> **TASKS**:
• a. Render the following sentence from the passage on bladder tumors into French: "Bladder tumours develop from the transitional epithelium or urothelium that covers the inside of the bladder."
• b. Duplicate without alteration everything in the passage on bladder tumors from "The most frequent" down to "and urinary urgency.".

> **TEXT PASSAGE**:
* * *
Bladder TumourUro-Oncology Unit
Bladder tumours develop from the transitional epithelium or urothelium that covers the inside of the bladder.
Bladder tumours are more frequent in men, and Spain has one of the highest incidences in Europe. Tobacco use is responsible for 50% of cases, increasing the risk by 4 in comparison to non-smoking patients. It also has a relationship with environmental and occupational exposure (aluminium, dyes, paints, oil, rubber, textiles, etc.). Other causes include radiation on the pelvis, parasites (schistosomiasis), drugs such as cyclophosphamide, exposure to trihalomethanes from ingested water etc.
The most frequent symptomatology is haematuria (80-90%), which may be accompanied by clots. Another form of presentation are irritative urinary symptoms (in the absence of urinary tract infection), consisting of increased urination frequency, dysuria or itching and urinary urgency.
* * *
> **DATA SHOWN**:

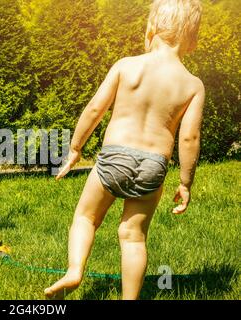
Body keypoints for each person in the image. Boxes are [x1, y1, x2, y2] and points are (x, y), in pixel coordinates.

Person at [45, 0, 204, 300]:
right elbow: (189, 138)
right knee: (133, 237)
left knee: (86, 218)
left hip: (113, 158)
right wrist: (185, 183)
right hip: (154, 166)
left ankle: (75, 270)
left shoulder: (127, 66)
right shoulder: (192, 85)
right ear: (192, 41)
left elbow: (95, 109)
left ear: (151, 28)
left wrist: (75, 149)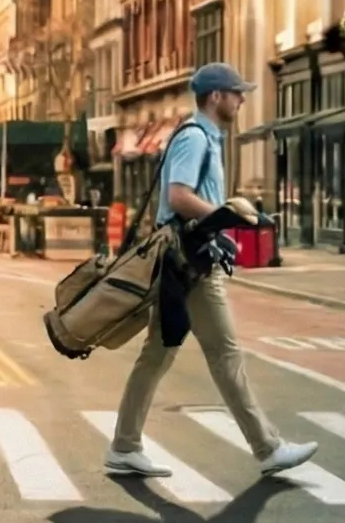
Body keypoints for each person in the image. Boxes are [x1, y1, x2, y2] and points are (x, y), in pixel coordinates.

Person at [105, 62, 318, 481]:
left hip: (188, 259)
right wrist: (230, 217)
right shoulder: (196, 138)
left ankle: (124, 446)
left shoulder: (205, 138)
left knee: (158, 354)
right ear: (216, 96)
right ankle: (268, 448)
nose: (242, 99)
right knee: (223, 353)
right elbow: (179, 197)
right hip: (192, 262)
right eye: (237, 93)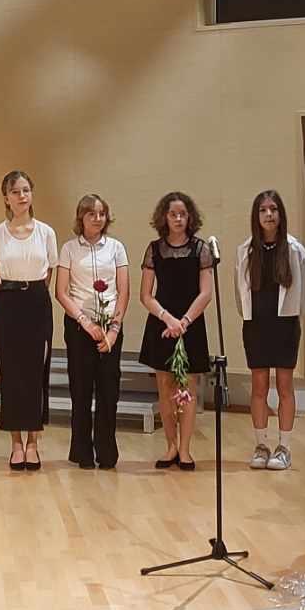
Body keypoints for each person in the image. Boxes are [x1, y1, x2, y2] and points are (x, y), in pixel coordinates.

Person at [0, 170, 57, 471]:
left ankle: (33, 443)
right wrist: (7, 299)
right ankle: (16, 442)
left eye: (26, 190)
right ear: (6, 198)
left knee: (36, 372)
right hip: (9, 304)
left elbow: (50, 271)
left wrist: (32, 293)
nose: (21, 196)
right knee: (12, 374)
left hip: (37, 303)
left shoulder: (46, 232)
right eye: (15, 191)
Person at [234, 190, 305, 471]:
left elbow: (304, 295)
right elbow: (239, 292)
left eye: (273, 209)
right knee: (259, 386)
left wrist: (292, 317)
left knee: (285, 386)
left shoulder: (294, 249)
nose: (268, 214)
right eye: (263, 210)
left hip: (285, 325)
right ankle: (261, 445)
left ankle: (284, 447)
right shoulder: (245, 251)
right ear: (256, 216)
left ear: (281, 214)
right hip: (255, 325)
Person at [139, 192, 212, 471]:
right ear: (164, 217)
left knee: (188, 388)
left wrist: (184, 321)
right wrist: (169, 319)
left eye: (183, 214)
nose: (178, 219)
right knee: (166, 387)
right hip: (162, 324)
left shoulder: (200, 249)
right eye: (173, 214)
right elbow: (146, 295)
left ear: (190, 217)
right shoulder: (154, 249)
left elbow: (206, 293)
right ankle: (170, 446)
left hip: (191, 324)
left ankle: (185, 450)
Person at [55, 194, 129, 470]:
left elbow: (123, 291)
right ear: (81, 218)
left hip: (110, 327)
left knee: (109, 390)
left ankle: (107, 451)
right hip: (79, 327)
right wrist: (86, 323)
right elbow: (61, 292)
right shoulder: (69, 249)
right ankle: (82, 451)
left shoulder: (116, 248)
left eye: (101, 214)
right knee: (81, 390)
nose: (97, 218)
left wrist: (113, 330)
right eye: (91, 214)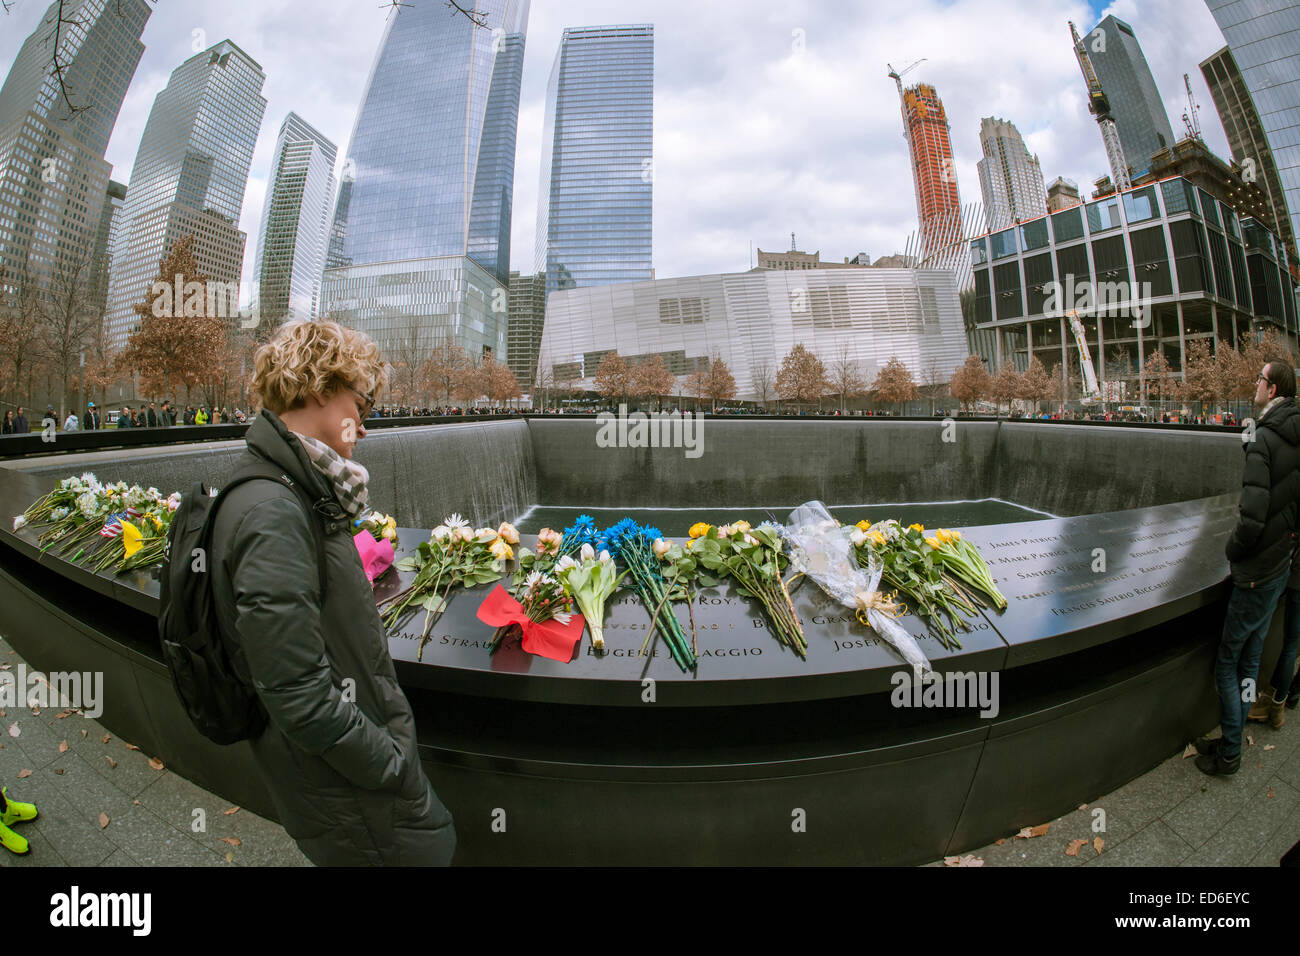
* * *
> **TASK-BY-TASK ANSWERS**:
• a. Les tumeurs de la vessie se développent à partir de l'épithélium transitionnel, ou urothélium, qui recouvre l'intérieur de la vessie.

• b.
The most frequent symptomatology is haematuria (80-90%), which may be accompanied by clots. Another form of presentation are irritative urinary symptoms (in the absence of urinary tract infection), consisting of increased urination frequency, dysuria or itching and urinary urgency.